I was connected with "The Bachelorette" through my record label. They had heard the song and were really fired up about the song for that particular episode. It just kind of happened. It aired in December and it was really cool. It put a lot of new eyes on the music. There are a lot of people listening now who weren't listening before, which is exciting.

Tell me about your sound.

My music is songwriter-driven, soulful kind of pop country. It's progressive, pop-sounding country music that is rooted in guitar and real drums. I take a lot of inspiration from the country songwriting of the '90s, that kind of storytelling. Some of my influences are John Mayer, Garth Brooks, Alan Jackson, but also a lot of rock bands like Third Eye Blind and the Foo Fighters.

The pandemic has really upended things in the music business, especially on the touring side.
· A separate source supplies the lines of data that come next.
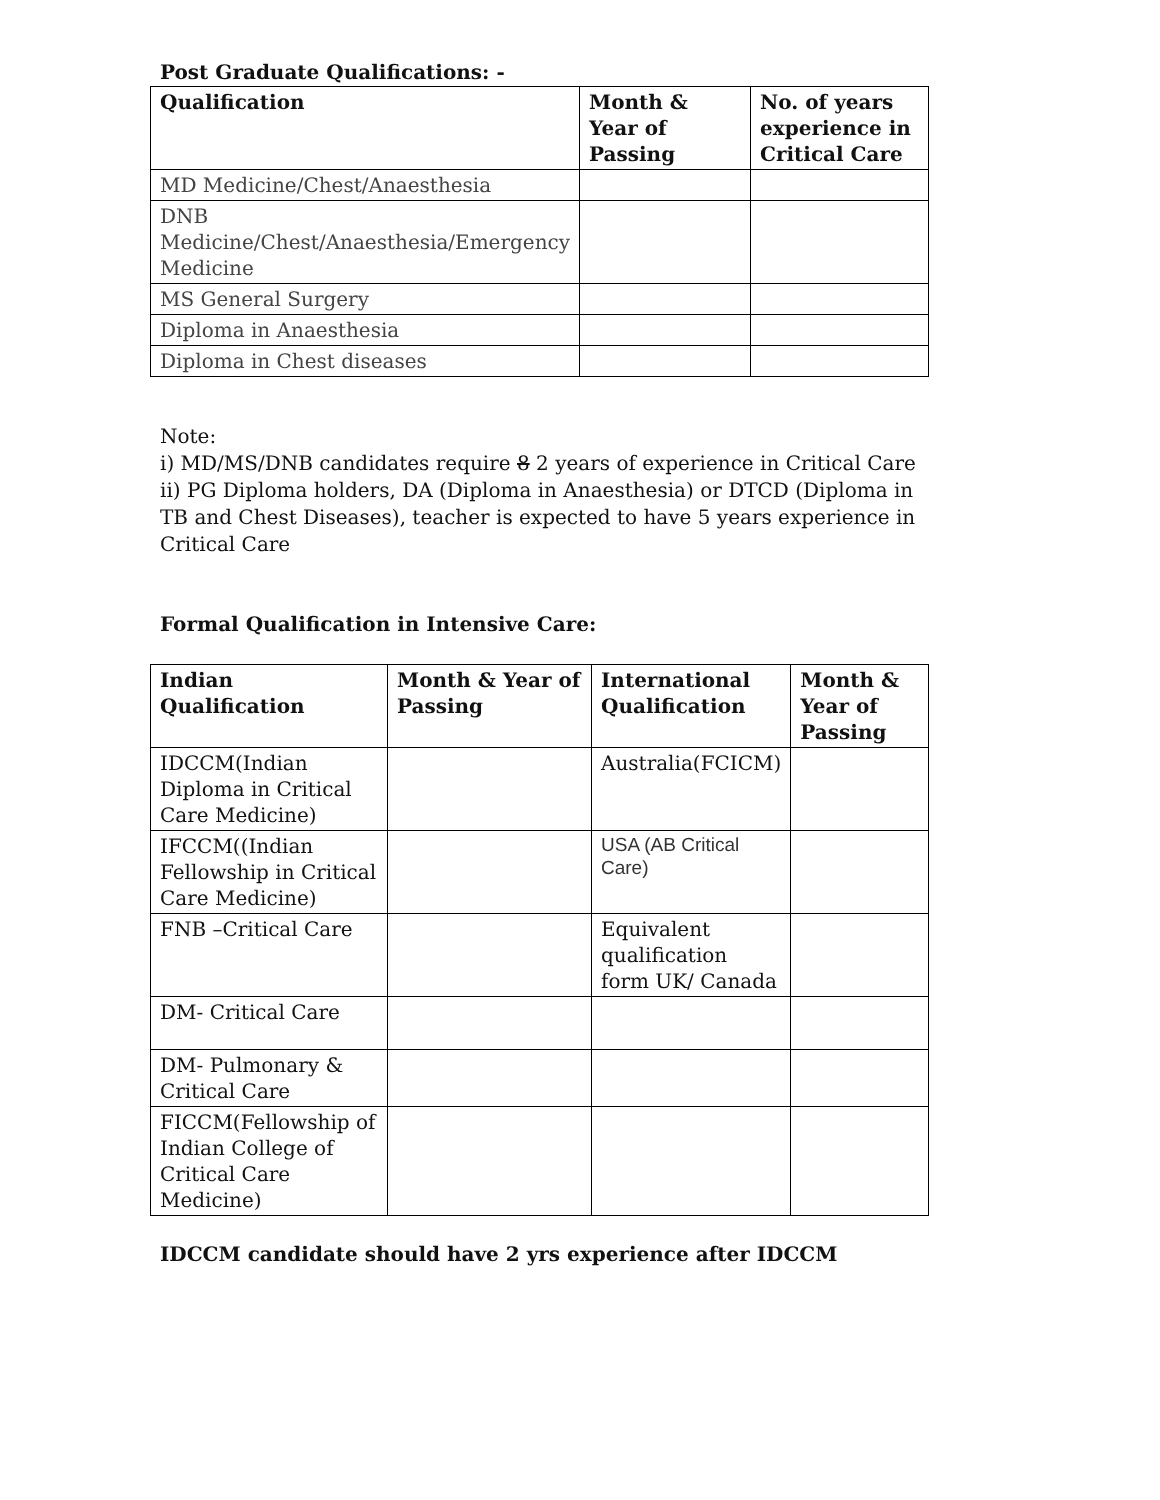Post Graduate Qualifications: -
| Qualification | Month & Year of Passing | No. of years experience in Critical Care |
| --- | --- | --- |
| MD Medicine/Chest/Anaesthesia | | |
| DNB Medicine/Chest/Anaesthesia/Emergency Medicine | | |
| MS General Surgery | | |
| Diploma in Anaesthesia | | |
| Diploma in Chest diseases | | |
Note:
i) MD/MS/DNB candidates require 8 2 years of experience in Critical Care
ii) PG Diploma holders, DA (Diploma in Anaesthesia) or DTCD (Diploma in TB and Chest Diseases), teacher is expected to have 5 years experience in Critical Care
Formal Qualification in Intensive Care:
| Indian Qualification | Month & Year of Passing | International Qualification | Month & Year of Passing |
| --- | --- | --- | --- |
| IDCCM(Indian Diploma in Critical Care Medicine) | | Australia(FCICM) | |
| IFCCM((Indian Fellowship in Critical Care Medicine) | | USA (AB Critical Care) | |
| FNB –Critical Care | | Equivalent qualification form UK/ Canada | |
| DM- Critical Care | | | |
| DM- Pulmonary & Critical Care | | | |
| FICCM(Fellowship of Indian College of Critical Care Medicine) | | | |
IDCCM candidate should have 2 yrs experience after IDCCM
How have you been coping?

Coping is an interesting word. That's all you can do. You can try to grind your gears and see if you find some angle to make some sort of progress toward breaking through, but without live shows it's really hard. You can go viral on Tik Tok. That's a thing, but it's not really my thing.

Really, you just show up and try to write the next great song. Eventually things are going to open back up and people are going to drink beer and go to concerts again. When that happens, you've just got to be ready. I've been trying to stay ready. Releasing new music on the heels of "The Bachelorette" has been a good way to feed the people who have been paying attention.

Growth can still happen. I'm just going to keep trying to write great songs and let people see I'm dealing with the same stuff they're dealing with and continue that connection.